It is a great privilege to be here. To be introduced by Brent Scowcroft. He and I were colleagues forty years ago. And it is dangerous to bring us together because we are like two veterans of the thirty years war who keep telling each other stories of our great adventures and the dramatic times through which we lived. And it was a dramatic time.
Brent, of course, went on to be security advisor to President [George H.W.] Bush and to be one of our great national assets to whom one could always turn in times of crisis. He was kind enough to mention that at one period I was both National Security Advisor and Secretary of State. It was a unique period in American history because never before and never since have relations between the State Department and the White House been as good as they were then.

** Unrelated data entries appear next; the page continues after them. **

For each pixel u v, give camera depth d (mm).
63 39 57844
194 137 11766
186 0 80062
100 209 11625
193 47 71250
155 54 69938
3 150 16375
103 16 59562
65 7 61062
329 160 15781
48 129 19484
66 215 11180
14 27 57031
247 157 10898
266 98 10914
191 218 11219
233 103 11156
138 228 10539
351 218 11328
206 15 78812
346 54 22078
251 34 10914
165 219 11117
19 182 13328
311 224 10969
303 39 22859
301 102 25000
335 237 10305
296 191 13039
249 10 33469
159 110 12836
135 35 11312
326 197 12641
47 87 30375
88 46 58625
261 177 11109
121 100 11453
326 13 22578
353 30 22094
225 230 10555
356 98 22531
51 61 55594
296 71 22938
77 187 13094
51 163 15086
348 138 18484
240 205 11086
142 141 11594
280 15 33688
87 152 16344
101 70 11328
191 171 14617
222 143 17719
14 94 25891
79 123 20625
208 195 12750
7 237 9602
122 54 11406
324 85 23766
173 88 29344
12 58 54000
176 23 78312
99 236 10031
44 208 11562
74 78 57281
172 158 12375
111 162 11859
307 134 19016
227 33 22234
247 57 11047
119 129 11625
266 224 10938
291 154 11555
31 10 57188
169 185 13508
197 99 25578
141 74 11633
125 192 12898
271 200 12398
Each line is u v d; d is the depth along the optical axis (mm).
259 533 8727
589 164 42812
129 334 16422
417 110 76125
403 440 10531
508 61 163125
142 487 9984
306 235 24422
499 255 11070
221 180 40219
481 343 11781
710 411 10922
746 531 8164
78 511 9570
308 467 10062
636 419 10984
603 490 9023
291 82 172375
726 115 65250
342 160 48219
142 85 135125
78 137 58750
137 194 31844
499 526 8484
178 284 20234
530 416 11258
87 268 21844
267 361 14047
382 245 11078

It is… If we want to reflect about the challenges of our time we can begin by comparing the situation of that period with the world today. Of course, there is some nostalgia for the Cold War when dividing lines were clear and all we had to worry about was the extermination of humanity in the nuclear war. But in those days borders were relatively well defined. Conflicts were between states. And the complexities of the modern period had not yet appeared. In the present world, the challenge is not disagreements between states, although they still exist, but the emergence of non-government areas.
We have in the Middle East today four countries whose governments are not able to control the territory defined by international law. [That] would be Libya, Syria, Iraq, and Yemen. In those conditions non-state organizations appear that can reach beyond their geographic locality, but that are not governed by any principle of international law. In fact, many of them pride themselves on a flagrant violation of what the world considers international law. What makes it even more complex is that there are countries that act both as state and as non-state actors. On the one hand, they claim the participation in the United Nations, the attributes of sovereignty, and the general principles of international conduct. On the other, they support non-state organizations that undermine these principles in the various countries.
And so we have not only the phenomenon of state against non-state organizations, but of schizophrenic political units that act as both states and non-state organizations. And when one looks at the kaleidoscope that emerges there sometimes it used to be said, “The enemy of my enemy is my friend.” In the Middle East today, it is perfectly possible that the enemy of our enemy is also an enemy.
And then, so, the challenge is how one can distill a country of borders out of this complexity. And, of course, the Middle East is not the only unsettled area in the world. The emergence of China, of India, will change the distribution of power in reflecting about international order. So that is a big challenge of our time.
When I first became involved in international affairs, the challenge seemed to be how can one prevent a military aggression across a well-defined line in the center of Europe? And in those days, the recovery of Europe and the cooperation with America was considered sufficient to achieve that objective. Since then, Europe has developed in a way that would have been unimaginable forty years ago. Many countries in the whole region have recovered a great degree of economic vitality. And also the problem of sovereignty and the conflict between countries within Europe has been substantially overcome in a number of important institutions some of whose representatives will be honored tonight. But there has been a gap between the economic evolution of Europe and the political evolution of Europe. That the unity of Europe that has been achieved in the economic field has not been matched by a parallel development of either the concept or the willingness to develop a political objective. And, at the same time, the United States, which was dominant in the immediate post-war period, and which could operate on the principle that many of the problems in Europe were solubleby American economic and political cooperation, now also has to face the issue of its involvement all over the world.
I say all of this not because I will give you an answer, so don’t be terrified that you will be delayed for very long from your dinner, but to point out that the Atlantic relationship that was initially developed primarily on military and strategic lines now really has to be extended into a conceptual question. What are we trying to achieve? What are we trying to prevent? And what sacrifices are we willing to make? Because great things cannot be achieved without some sacrifice of the present for the needs of the future. And when we look today at the challenges of immigration, for example, which bring with it humanitarian needs, but also some reflections of about the nature of what is going to become of this civilization that had evolved in Europe and how it can be combined with the influx that it faces, and how the conditions can be prevented from which this influx arises, we have one of the examples of the challenges, but also the opportunity of our time. I say this in order to underline, while the Atlantic Council remains as important and with the need of even more dynamism than when it was originally founded.
I’ve been told that part of this award is because I’m the longest-serving member of the Atlantic Council board. It is terrific to get an award for longevity. You can only improve on it. So I hope to be back here in future years when we begin working on the answers to some of these questions.
Thank you very much. It is a great honor.